Como no acababa de creer lo que estaba viendo, durante unos días continué con mi rutina, mirando siempre por la ventana cuando llegaba a ese tramo de la línea de metro para comprobar que aquello no era una ilusión óptica. Lo malo es que no tenía a nadie con quien compartirla o a quien mostrar mi secreto; seguro que si lo explicaba en el trabajo me tomarían por loca (esta vez demasiado en serio). Pero una mañana un hombre sentado delante de mí me miró sonriendo cuando notó que yo observaba impresionada lo que nadie más podía ver.

– Me alegra que puedas verlo –me dijo el hombre.

Yo lo miré de reojo y me quité los cascos, que siempre me acompañaban en cualquier trayecto. Le pregunté desconfiada:

– ¿Perdone?

– Que me alegra que puedas verlo –me respondió él sin dejar de sonreírme. Yo me puse ligeramente nerviosa.

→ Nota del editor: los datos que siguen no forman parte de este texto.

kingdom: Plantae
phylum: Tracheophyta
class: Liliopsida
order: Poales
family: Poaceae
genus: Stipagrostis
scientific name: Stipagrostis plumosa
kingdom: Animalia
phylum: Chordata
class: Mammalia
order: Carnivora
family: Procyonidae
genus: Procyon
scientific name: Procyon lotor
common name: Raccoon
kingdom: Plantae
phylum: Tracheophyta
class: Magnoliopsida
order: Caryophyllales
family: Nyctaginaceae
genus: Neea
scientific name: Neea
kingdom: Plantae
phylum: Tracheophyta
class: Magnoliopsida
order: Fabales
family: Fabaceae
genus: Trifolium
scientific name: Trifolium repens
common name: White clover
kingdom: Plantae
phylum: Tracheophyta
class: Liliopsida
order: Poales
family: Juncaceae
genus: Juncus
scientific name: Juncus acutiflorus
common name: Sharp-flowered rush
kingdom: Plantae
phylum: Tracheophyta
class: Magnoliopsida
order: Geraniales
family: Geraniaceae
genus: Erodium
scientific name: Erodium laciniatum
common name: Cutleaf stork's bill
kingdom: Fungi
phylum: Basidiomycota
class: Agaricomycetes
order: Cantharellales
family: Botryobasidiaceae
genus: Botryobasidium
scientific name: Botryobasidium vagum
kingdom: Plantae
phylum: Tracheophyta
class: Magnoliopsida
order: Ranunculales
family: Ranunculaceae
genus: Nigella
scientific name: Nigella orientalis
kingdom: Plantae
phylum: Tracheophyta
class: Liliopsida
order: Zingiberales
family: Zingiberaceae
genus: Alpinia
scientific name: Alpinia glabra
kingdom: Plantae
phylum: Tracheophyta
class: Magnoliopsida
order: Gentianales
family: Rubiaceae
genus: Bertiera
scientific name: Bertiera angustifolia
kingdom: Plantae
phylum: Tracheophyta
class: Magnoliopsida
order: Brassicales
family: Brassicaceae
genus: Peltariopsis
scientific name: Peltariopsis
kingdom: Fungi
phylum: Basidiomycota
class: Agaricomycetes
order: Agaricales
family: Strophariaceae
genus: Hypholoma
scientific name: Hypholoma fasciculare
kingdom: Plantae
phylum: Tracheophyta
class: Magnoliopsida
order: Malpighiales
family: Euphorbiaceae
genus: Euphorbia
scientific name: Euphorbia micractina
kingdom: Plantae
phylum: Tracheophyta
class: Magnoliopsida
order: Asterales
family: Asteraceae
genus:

– ¿Ver el qué? –pregunté para defenderme ante ese posible lunático. Aunque ¿quién estaba siendo más lunático de los dos?

– Pues el zoológico invisible –susurró a mi oído tras acercarse unos centímetros.

– ¿Usted…? –comencé yo titubeante–, ¿usted también lo ve? ¿Esa especie de construcción acuática? Parece una piscina transparente; es como si el agua se sostuviera por arte de magia en el aire.

El hombre soltó una suave carcajada de satisfacción que me dejó ligeramente perpleja, aunque me tranquilizó bastante. Me quedó claro que no se trataba de una visión.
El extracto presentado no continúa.